The truth is the game has changed, the real high-stakes wheeling and dealing doesn’t take place in July anymore. Yes, I know the Brewers just picked up C.C. Sabathia, but the super-star trades that really make a difference now take place during the winter meetings. Consider the July trading deadline deals to be the Atlantic City, to the winter meetings’ Las Vegas.
The stakes have gotten too high now. There is too much money on the line for GMs to make impulse trades at midnight in the middle of the season. They would rather wait until the winter, this way they can feel the star players’ impact for a whole season, instead of a few months.
The Tigers-Marlins’ deal that involved the Detroit landing Dontrelle Willis and Miguel Cabrera this off-season is more typical of what fans can expect to see in the future, and not during July.
So while fans salivate with anticipation to see which big names go where, keep in mind what happens after the deal.

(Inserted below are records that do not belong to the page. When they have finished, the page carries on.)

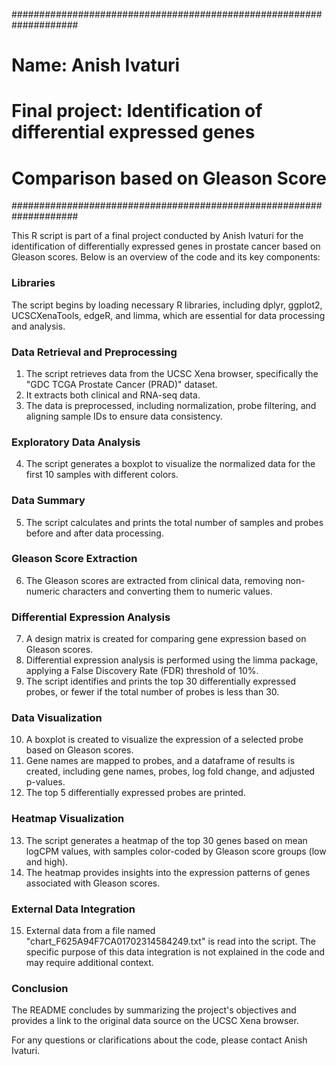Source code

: ####################################################################
# Name: Anish Ivaturi
# Final project: Identification of differential expressed genes
# Comparison based on Gleason Score
####################################################################

This R script is part of a final project conducted by Anish Ivaturi for the identification of differentially expressed genes in prostate cancer based on Gleason scores. Below is an overview of the code and its key components:

### Libraries ###
The script begins by loading necessary R libraries, including dplyr, ggplot2, UCSCXenaTools, edgeR, and limma, which are essential for data processing and analysis.

### Data Retrieval and Preprocessing ###
1. The script retrieves data from the UCSC Xena browser, specifically the "GDC TCGA Prostate Cancer (PRAD)" dataset.
2. It extracts both clinical and RNA-seq data.
3. The data is preprocessed, including normalization, probe filtering, and aligning sample IDs to ensure data consistency.

### Exploratory Data Analysis ###
4. The script generates a boxplot to visualize the normalized data for the first 10 samples with different colors.

### Data Summary ###
5. The script calculates and prints the total number of samples and probes before and after data processing.

### Gleason Score Extraction ###
6. The Gleason scores are extracted from clinical data, removing non-numeric characters and converting them to numeric values.

### Differential Expression Analysis ###
7. A design matrix is created for comparing gene expression based on Gleason scores.
8. Differential expression analysis is performed using the limma package, applying a False Discovery Rate (FDR) threshold of 10%.
9. The script identifies and prints the top 30 differentially expressed probes, or fewer if the total number of probes is less than 30.

### Data Visualization ###
10. A boxplot is created to visualize the expression of a selected probe based on Gleason scores.
11. Gene names are mapped to probes, and a dataframe of results is created, including gene names, probes, log fold change, and adjusted p-values.
12. The top 5 differentially expressed probes are printed.

### Heatmap Visualization ###
13. The script generates a heatmap of the top 30 genes based on mean logCPM values, with samples color-coded by Gleason score groups (low and high).
14. The heatmap provides insights into the expression patterns of genes associated with Gleason scores.

### External Data Integration ###
15. External data from a file named "chart_F625A94F7CA01702314584249.txt" is read into the script. The specific purpose of this data integration is not explained in the code and may require additional context.

### Conclusion ###
The README concludes by summarizing the project's objectives and provides a link to the original data source on the UCSC Xena browser.

For any questions or clarifications about the code, please contact Anish Ivaturi.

Did that superstar lead his team to the World Series, or a prolonged playoff push, or did the team even make the postseason? Can you look back one year from now and say you would do the deal again?
The stakes are high, and there is a lot on the line for everyone involved. For general mangers, these mid-season moves either earn you a contract extension, or get you fired. At the same time, standing pat sends the signal that you are content with your team, or not being aggressive enough. Welcome to the life of a Major League Baseball GM: now check, raise or fold.